Berdasarkan data Badan Pusat Statistik (BPS), tingkat kegemaran membaca masyarakat pada 2025 mencapai 54,80 persen dan berada dalam kategori sedang. Angka tersebut menunjukkan bahwa kesadaran masyarakat terhadap pentingnya membaca sebenarnya sudah mulai tumbuh.
Wahyu menilai banyak orang, terutama di kota-kota besar, memiliki keinginan yang kuat untuk membaca.
"Kalau ngomongin minat baca, sebenarnya minat baca itu sangat-sangat tinggi sih. Kayak kemauan untuk membaca itu kayak besar lah, apalagi dari bubble di kota atau di sosial media yang algoritma itu membaca," ujar Wahyu.
Akses Buku Masih Menjadi Hambatan
Meski demikian, ia menilai akses terhadap bahan bacaan masih menjadi hambatan utama.
"Tapi sebenarnya kayak yang perlu dibantu, itu aksesnya sih, jadi semakin mudah akses terhadap buku itu jadi minat membaca itu semakin mudah untuk diikutin," ucapnya.
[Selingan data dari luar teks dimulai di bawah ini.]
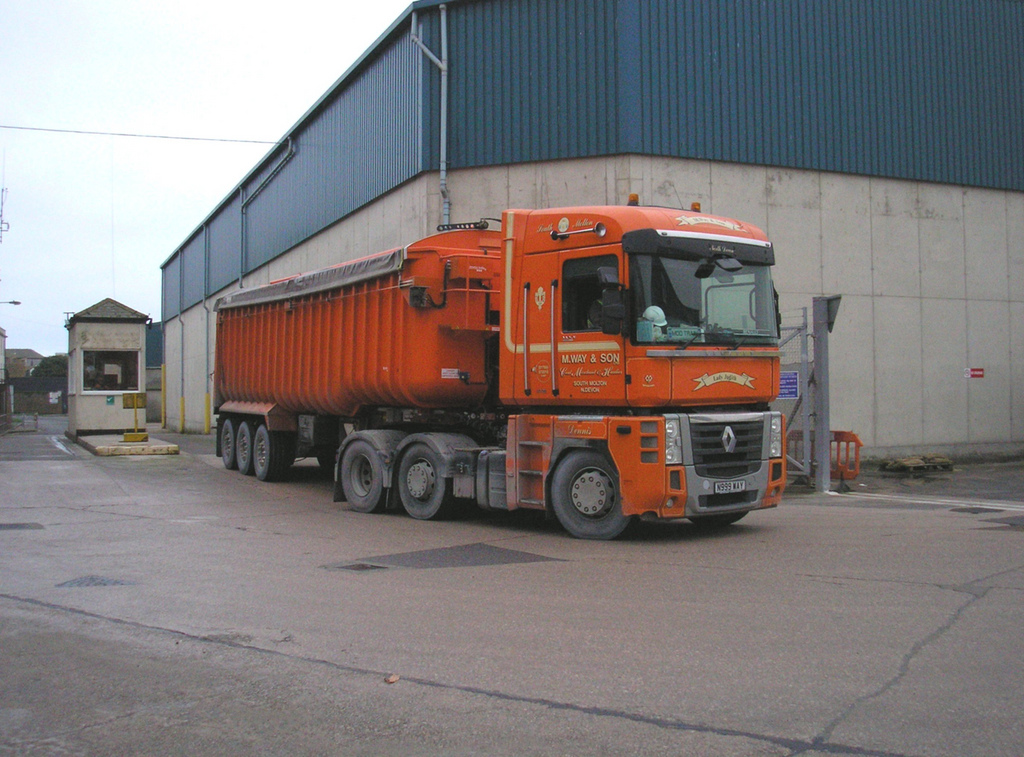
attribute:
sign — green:
[98, 396, 103, 407]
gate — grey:
[772, 318, 900, 452]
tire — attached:
[371, 420, 519, 563]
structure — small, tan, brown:
[61, 294, 154, 437]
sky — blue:
[3, 5, 405, 358]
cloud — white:
[3, 3, 408, 323]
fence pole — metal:
[800, 283, 852, 507]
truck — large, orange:
[203, 187, 795, 542]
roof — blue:
[158, 5, 1020, 316]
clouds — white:
[36, 22, 122, 96]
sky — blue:
[17, 11, 252, 189]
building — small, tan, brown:
[59, 291, 160, 451]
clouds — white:
[68, 227, 149, 280]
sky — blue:
[12, 54, 159, 283]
Ia juga mengakui bahwa kondisi literasi saat ini mulai menunjukkan perkembangan positif.
"Sekarang sudah mulai meningkat, tapi semakin meningkat lagi itu akan sangat menyenangkan," tutur Wahyu.
Menurut Wahyu, persoalan akses bukan hanya soal ketersediaan buku, tetapi juga kesesuaian tema bacaan dengan kebutuhan masyarakat. Ia mencontohkan masih banyak taman baca yang memiliki koleksi buku kurang relevan dengan minat pembacanya.
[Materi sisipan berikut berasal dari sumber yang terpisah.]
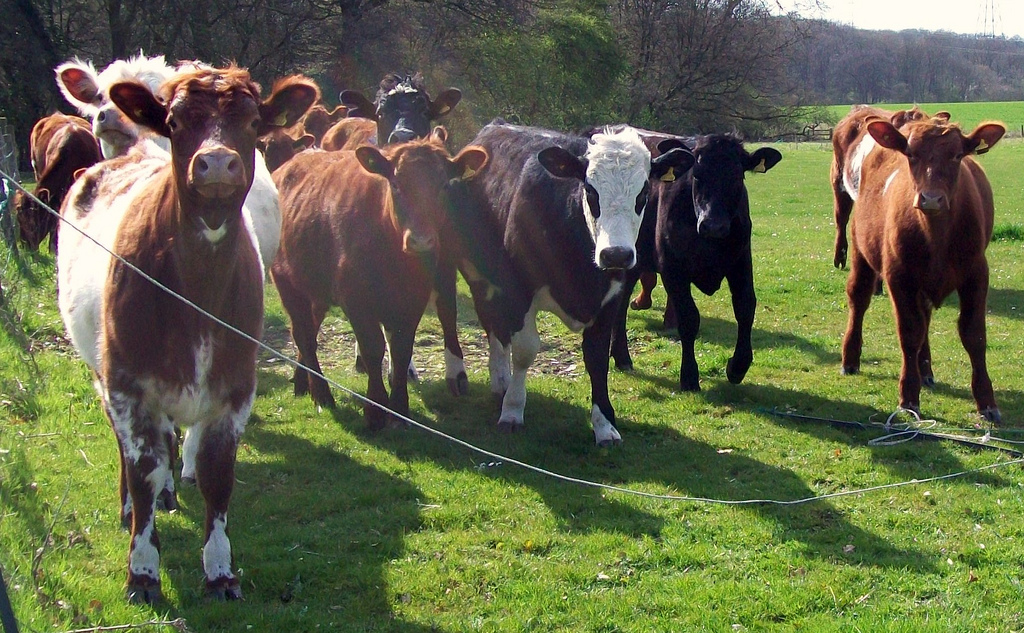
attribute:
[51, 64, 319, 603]
cow — brown, white, adult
"Kayak kita kasih donasi buat taman baca, targetnya anak-anak. Kita ngasihnya tuh kayak, misalnya buku berternak lele, ya bagaimana anak-anak mau tertarik, itu bagian dari akses juga," katanya.
Selain itu, akses geografis juga masih menjadi tantangan. Di sejumlah kota kecil dan kabupaten, toko buku masih sulit ditemukan sehingga masyarakat memiliki pilihan yang terbatas untuk memperoleh bacaan.
Dengan kondisi tersebut, Wahyu menilai akses literasi masih menjadi pekerjaan rumah besar yang membutuhkan perhatian berbagai pihak.
"Kadang kita menyalahkan minat baca orang Indonesia itu rendah banget sih, tapi bagaimana minat baca mau dinurture dengan baik, kalau aksesnya pun susah," ujarnya.